Task requirements —
Out of the listing below, copy every line that carries the string "margin".

Records for the exercise —

|---|

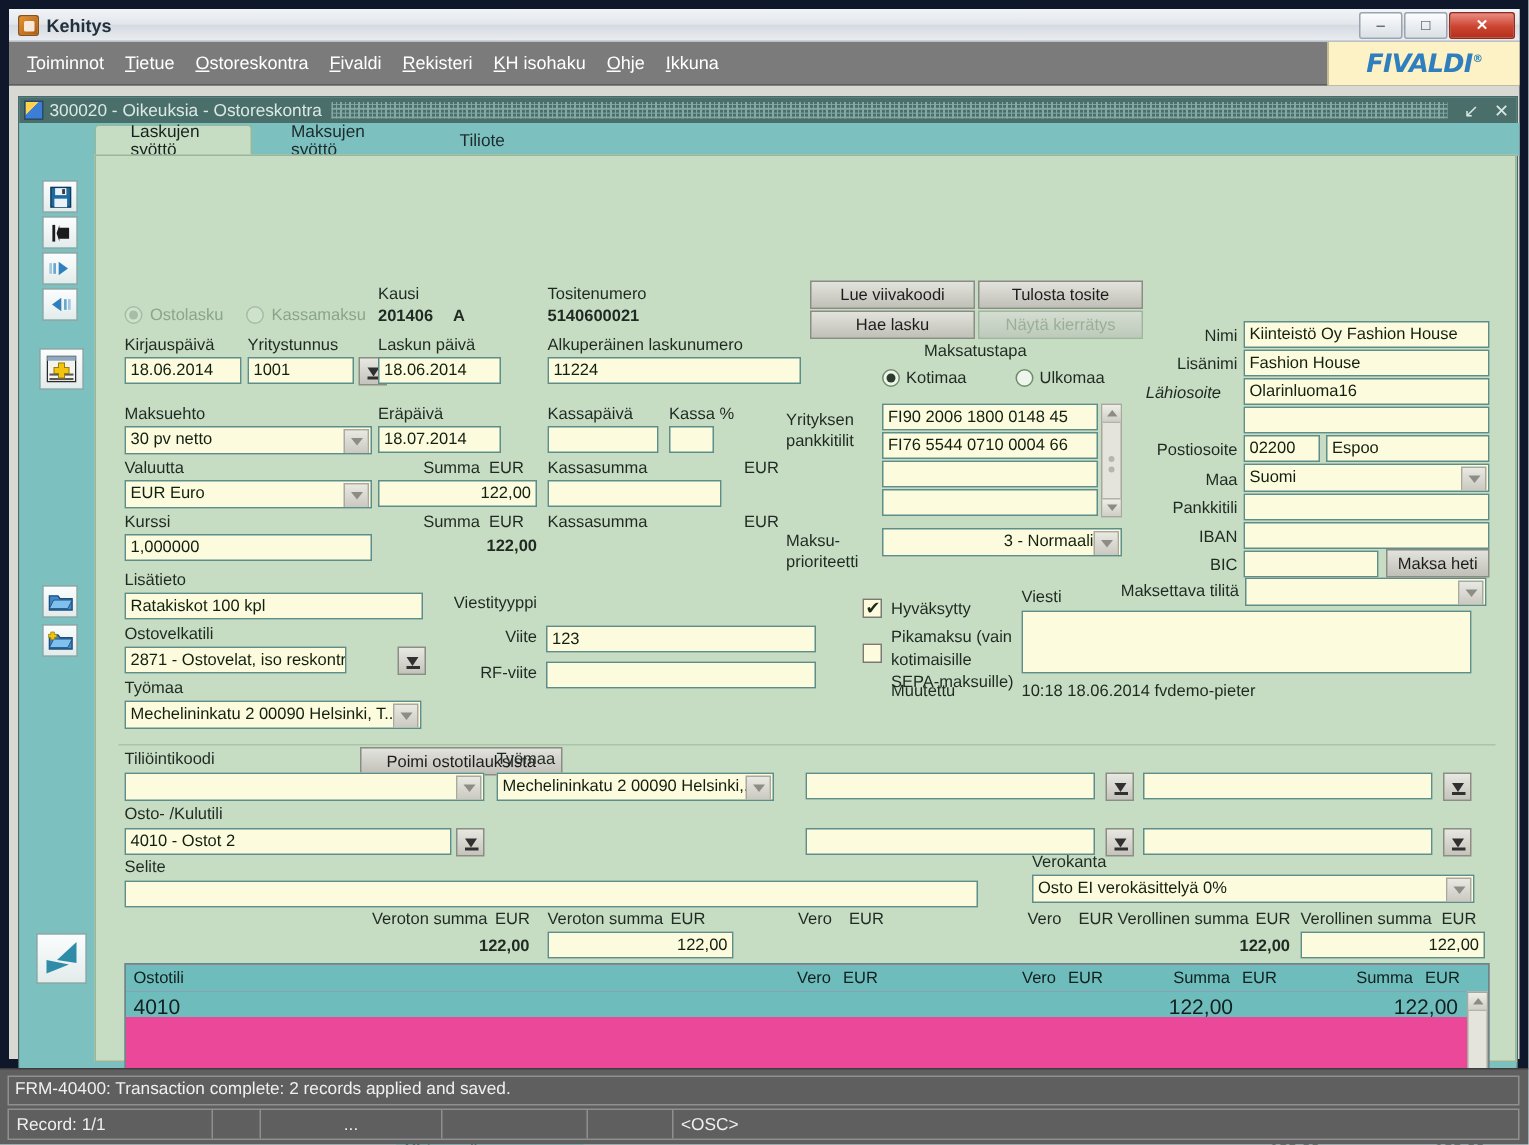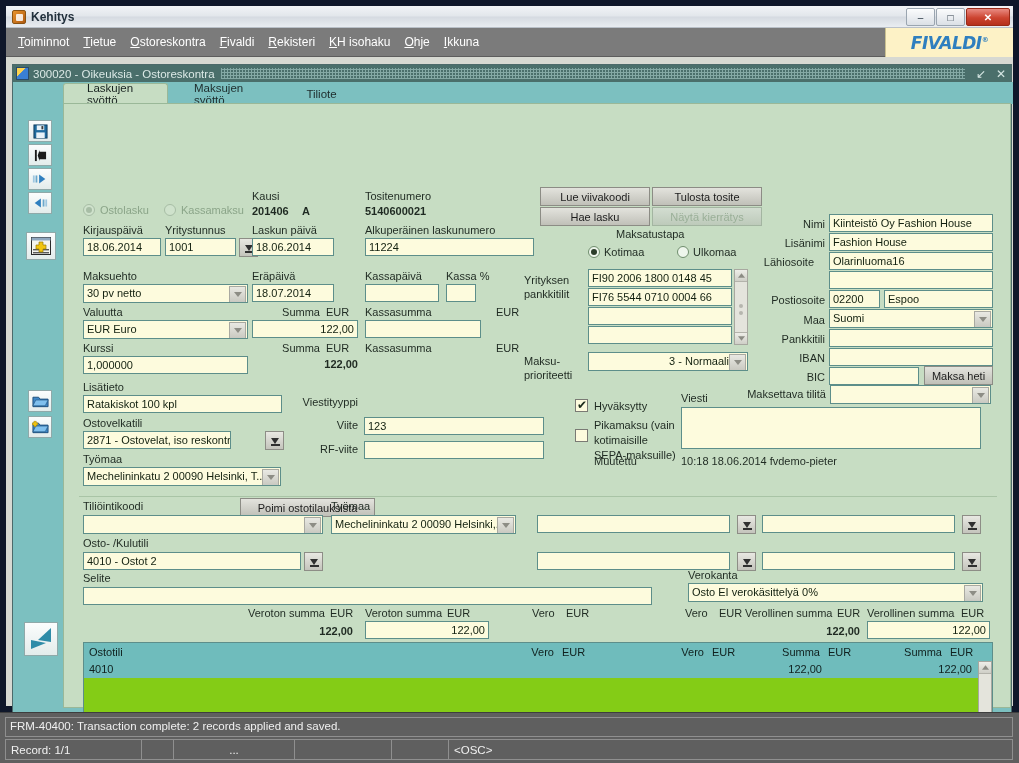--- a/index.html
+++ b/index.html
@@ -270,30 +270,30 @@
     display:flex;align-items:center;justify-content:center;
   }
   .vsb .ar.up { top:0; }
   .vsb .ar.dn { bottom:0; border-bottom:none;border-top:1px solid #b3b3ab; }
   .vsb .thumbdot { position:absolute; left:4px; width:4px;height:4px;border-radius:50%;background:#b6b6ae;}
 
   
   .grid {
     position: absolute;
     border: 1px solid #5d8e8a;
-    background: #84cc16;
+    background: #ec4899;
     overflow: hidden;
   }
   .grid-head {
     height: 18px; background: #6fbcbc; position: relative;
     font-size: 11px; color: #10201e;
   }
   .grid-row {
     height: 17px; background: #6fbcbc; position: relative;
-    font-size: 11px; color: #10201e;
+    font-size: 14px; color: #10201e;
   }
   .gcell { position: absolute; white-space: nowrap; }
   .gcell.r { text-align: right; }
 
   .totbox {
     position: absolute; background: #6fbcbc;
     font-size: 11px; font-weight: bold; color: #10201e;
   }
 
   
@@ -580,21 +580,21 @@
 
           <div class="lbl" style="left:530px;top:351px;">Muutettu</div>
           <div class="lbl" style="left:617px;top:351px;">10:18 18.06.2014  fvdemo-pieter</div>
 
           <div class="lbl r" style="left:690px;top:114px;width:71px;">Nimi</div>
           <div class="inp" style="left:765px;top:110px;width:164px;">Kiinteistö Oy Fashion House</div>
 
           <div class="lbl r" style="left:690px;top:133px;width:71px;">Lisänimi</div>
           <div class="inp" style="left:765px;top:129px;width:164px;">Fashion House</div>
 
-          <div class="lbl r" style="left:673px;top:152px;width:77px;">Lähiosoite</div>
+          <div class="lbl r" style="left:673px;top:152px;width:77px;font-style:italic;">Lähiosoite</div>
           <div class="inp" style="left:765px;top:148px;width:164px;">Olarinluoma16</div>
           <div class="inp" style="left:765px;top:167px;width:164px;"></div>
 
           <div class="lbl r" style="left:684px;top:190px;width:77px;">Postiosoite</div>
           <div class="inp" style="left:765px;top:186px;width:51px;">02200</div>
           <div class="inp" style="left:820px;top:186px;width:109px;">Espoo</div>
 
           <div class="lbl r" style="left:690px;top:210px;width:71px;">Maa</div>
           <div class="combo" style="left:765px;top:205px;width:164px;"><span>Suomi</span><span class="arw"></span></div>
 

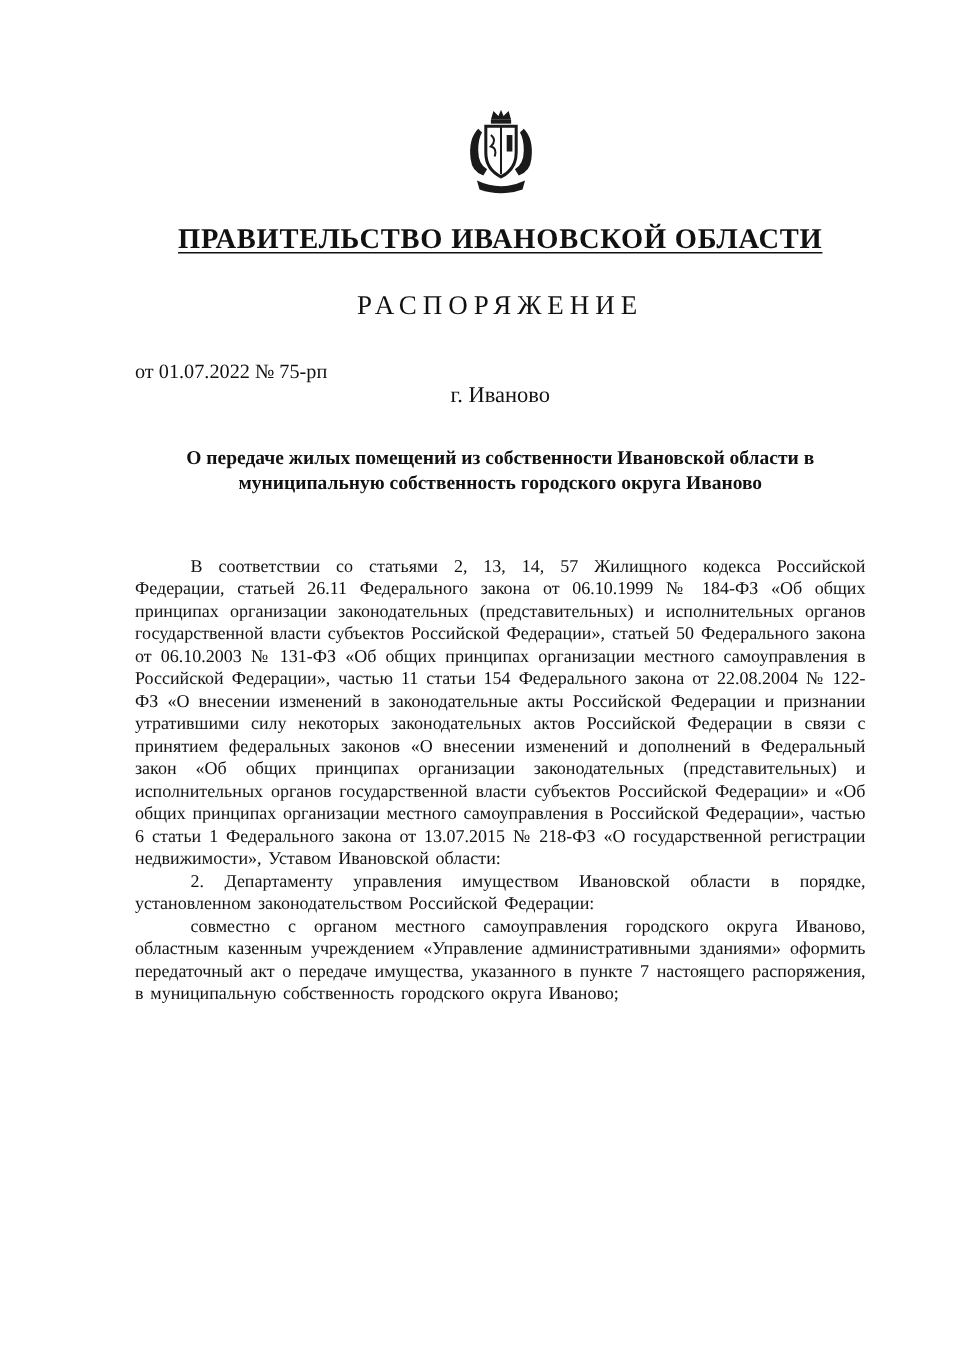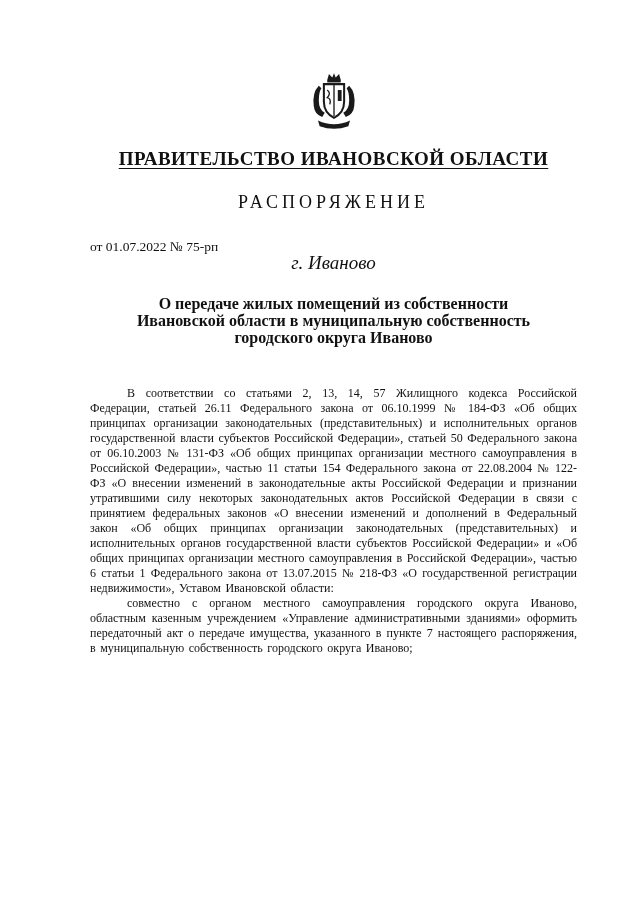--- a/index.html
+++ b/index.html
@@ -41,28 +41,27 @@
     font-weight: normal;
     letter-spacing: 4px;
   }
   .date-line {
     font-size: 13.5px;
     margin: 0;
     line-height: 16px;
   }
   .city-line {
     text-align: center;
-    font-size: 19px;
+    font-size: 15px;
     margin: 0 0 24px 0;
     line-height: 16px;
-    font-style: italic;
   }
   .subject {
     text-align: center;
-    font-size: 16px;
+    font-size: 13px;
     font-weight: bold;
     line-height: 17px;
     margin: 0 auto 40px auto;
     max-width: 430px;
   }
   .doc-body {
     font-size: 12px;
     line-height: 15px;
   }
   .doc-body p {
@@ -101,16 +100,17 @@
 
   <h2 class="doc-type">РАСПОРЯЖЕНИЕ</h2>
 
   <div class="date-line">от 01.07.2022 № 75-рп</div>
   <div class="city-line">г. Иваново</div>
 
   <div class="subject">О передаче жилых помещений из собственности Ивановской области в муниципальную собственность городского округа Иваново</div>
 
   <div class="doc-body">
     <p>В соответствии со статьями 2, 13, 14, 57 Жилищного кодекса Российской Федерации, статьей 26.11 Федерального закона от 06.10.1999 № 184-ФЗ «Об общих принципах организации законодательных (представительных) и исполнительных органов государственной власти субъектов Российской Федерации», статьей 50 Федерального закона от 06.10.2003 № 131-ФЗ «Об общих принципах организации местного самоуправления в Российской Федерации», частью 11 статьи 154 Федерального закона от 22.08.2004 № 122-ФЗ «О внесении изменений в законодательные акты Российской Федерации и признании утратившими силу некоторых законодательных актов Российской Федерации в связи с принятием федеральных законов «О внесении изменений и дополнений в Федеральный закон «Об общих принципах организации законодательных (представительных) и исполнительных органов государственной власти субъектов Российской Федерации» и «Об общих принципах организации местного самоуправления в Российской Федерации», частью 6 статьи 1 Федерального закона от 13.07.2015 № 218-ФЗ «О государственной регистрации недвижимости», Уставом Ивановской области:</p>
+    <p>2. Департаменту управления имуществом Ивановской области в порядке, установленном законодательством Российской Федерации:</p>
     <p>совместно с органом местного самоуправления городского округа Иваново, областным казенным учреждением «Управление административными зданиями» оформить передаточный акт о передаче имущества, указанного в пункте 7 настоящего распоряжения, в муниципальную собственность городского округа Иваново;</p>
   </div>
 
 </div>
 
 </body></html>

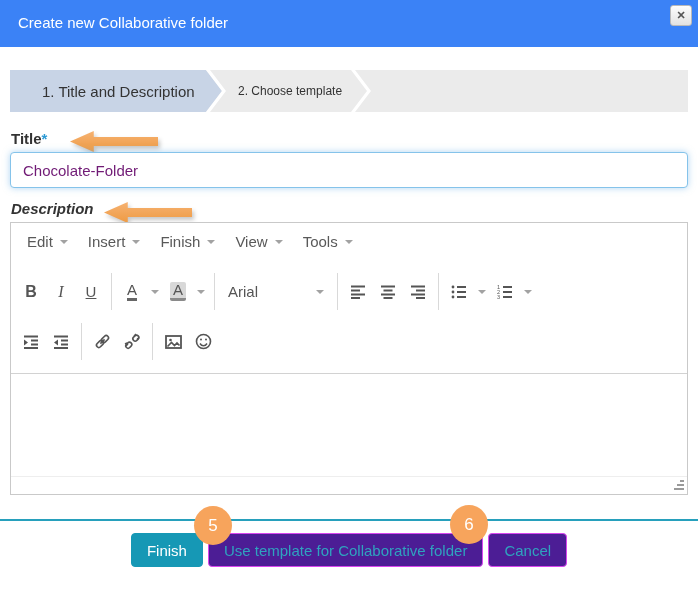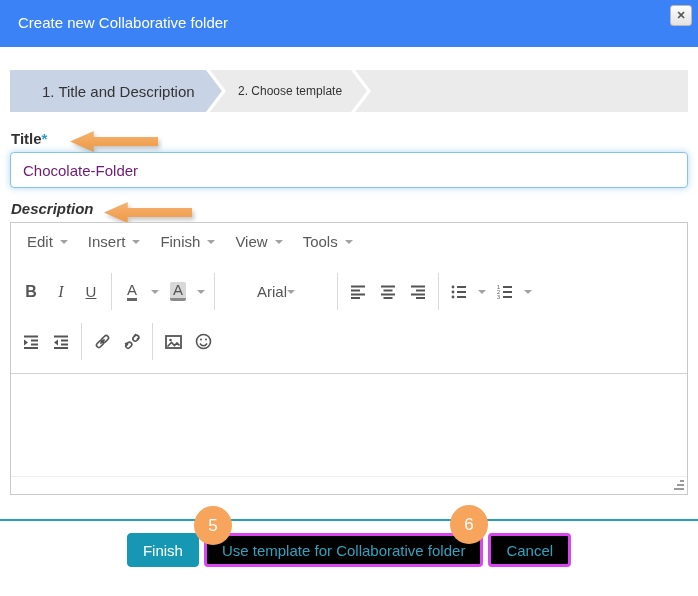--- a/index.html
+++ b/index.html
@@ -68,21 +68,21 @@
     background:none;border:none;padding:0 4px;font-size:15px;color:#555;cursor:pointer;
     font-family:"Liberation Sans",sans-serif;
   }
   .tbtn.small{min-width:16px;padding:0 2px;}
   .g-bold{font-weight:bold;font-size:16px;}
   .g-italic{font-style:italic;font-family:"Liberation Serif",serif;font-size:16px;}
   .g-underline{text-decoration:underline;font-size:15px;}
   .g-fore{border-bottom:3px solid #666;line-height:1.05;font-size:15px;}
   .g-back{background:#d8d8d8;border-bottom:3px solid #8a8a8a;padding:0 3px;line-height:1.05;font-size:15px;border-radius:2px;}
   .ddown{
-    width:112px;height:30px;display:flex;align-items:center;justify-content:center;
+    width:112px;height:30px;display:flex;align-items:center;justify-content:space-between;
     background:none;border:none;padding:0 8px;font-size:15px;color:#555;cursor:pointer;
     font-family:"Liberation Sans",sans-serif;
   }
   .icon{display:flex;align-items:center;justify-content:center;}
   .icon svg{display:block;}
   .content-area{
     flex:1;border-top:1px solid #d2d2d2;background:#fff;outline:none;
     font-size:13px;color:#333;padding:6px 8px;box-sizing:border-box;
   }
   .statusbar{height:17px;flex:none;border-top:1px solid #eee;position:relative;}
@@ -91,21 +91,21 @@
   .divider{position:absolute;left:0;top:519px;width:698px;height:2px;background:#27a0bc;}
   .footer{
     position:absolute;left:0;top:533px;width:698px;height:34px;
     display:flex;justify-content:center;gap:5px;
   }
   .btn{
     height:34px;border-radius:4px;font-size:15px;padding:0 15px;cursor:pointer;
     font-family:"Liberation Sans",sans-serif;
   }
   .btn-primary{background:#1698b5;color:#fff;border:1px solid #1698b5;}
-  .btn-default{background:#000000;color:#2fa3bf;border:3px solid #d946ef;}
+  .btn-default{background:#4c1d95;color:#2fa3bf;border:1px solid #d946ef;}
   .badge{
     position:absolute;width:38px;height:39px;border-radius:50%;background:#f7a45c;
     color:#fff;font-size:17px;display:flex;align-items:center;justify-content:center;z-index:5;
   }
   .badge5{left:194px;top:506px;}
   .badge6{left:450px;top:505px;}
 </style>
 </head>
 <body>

|---|

Response to the exercise —
     margin: 0;
     margin: 0 0 24px 0;
     margin: 0 auto 40px auto;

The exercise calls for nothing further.